I've moved into an apartment after living in a House all my life.
Since we don't have a garden I want to start a potted garden on my balcony. 
I always sowed nasturtium seeds directly from the plant into the garden.
I've picked some seeds at my daughter's school but since I don't have containers or soil yet I will have to plant them once they're dry.
Can anyone tell me if the fresh seeds will last and what the best way is to plant them if they've dried out?
Should I soak them first or just stick them in the ground?


----------



## sparrowgrass (Oct 19, 2012)

I don't soak mine--just plunk them into the soil and water.  (I have potted ones and and some 'volunteers' in the ground.)  Mine look great right now, because the weather has cooled off and we have had a bit of rain.  But frost is right around the corner, here!!


----------



## Snip 13 (Oct 19, 2012)

sparrowgrass said:


> I don't soak mine--just plunk them into the soil and water. (I have potted ones and and some 'volunteers' in the ground.) Mine look great right now, because the weather has cooled off and we have had a bit of rain. But frost is right around the corner, here!!


 
Thanks, I always do the same with fresh seeds but these will be dry before I can plant them! These are the golden nasturtiums with yellow and red flowers. I've only ever planted the orange ones.

You can cover them with any light material at night to protect them from frost. I always covered mine with fine garden netting in winter.
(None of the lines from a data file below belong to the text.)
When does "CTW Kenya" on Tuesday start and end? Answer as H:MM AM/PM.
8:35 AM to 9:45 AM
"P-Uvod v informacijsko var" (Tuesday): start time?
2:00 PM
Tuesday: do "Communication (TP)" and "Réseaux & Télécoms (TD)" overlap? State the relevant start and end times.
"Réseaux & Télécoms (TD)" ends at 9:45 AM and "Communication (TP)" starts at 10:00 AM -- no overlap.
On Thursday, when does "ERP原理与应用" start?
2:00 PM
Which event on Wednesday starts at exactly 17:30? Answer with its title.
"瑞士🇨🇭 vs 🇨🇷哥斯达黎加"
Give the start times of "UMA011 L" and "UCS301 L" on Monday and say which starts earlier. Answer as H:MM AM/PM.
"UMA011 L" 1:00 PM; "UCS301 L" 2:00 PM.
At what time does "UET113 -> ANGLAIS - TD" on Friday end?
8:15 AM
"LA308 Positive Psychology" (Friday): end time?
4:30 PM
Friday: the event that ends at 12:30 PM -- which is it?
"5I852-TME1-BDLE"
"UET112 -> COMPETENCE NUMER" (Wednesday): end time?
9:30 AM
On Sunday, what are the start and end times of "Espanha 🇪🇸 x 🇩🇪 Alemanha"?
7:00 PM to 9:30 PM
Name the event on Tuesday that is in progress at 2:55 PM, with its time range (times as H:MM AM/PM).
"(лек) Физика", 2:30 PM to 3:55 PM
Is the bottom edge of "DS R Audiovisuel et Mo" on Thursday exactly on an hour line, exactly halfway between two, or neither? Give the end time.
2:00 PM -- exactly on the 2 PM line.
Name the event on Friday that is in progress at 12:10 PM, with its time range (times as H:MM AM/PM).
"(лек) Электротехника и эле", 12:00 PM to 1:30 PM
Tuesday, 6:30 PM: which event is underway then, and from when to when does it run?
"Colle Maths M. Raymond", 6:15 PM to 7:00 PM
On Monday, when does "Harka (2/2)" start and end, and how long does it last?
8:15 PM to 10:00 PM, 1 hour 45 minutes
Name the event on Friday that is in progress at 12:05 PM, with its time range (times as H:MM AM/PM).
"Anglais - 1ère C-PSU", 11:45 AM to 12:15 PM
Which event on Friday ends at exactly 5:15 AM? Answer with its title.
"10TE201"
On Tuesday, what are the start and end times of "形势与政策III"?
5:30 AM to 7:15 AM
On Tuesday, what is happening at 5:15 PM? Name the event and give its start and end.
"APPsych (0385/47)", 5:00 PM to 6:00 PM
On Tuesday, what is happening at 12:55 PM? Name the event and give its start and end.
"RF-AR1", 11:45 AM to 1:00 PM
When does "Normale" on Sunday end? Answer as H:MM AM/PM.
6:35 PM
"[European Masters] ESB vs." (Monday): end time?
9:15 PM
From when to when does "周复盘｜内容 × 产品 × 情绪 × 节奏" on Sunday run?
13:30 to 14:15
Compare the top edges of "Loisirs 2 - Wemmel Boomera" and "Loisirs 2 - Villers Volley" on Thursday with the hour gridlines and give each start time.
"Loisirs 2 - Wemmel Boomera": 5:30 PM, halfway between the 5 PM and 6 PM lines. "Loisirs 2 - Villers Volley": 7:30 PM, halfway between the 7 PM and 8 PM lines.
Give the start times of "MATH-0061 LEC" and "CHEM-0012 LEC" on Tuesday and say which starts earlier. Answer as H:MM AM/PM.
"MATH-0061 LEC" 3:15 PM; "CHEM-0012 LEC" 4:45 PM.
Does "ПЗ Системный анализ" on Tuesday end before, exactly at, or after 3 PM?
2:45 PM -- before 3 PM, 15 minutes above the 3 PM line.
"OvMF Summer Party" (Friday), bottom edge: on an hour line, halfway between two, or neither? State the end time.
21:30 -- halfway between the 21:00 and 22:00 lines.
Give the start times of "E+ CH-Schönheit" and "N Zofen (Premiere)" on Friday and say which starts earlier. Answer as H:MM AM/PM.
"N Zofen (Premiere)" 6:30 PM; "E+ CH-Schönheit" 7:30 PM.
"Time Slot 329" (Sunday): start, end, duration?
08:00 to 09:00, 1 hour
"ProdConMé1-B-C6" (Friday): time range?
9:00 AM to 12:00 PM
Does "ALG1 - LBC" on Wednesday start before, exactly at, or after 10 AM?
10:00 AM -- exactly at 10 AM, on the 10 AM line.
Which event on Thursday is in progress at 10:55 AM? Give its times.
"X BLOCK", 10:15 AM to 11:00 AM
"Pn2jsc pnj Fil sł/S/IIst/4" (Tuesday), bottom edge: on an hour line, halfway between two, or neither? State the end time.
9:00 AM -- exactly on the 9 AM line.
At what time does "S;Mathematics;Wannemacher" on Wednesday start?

I love nasturtiums! I use the leaves, flowers and seeds in food and my kids eat them out the garden as is lol!


----------



## sparrowgrass (Oct 19, 2012)

We get frostier here than you do, I suspect--night temps in the 20's or lower, starting next month.


----------



## Snip 13 (Oct 20, 2012)

sparrowgrass said:


> We get frostier here than you do, I suspect--night temps in the 20's or lower, starting next month.


 
Still worth a try though. It's spring here but it feels like summer! Hot as heck


----------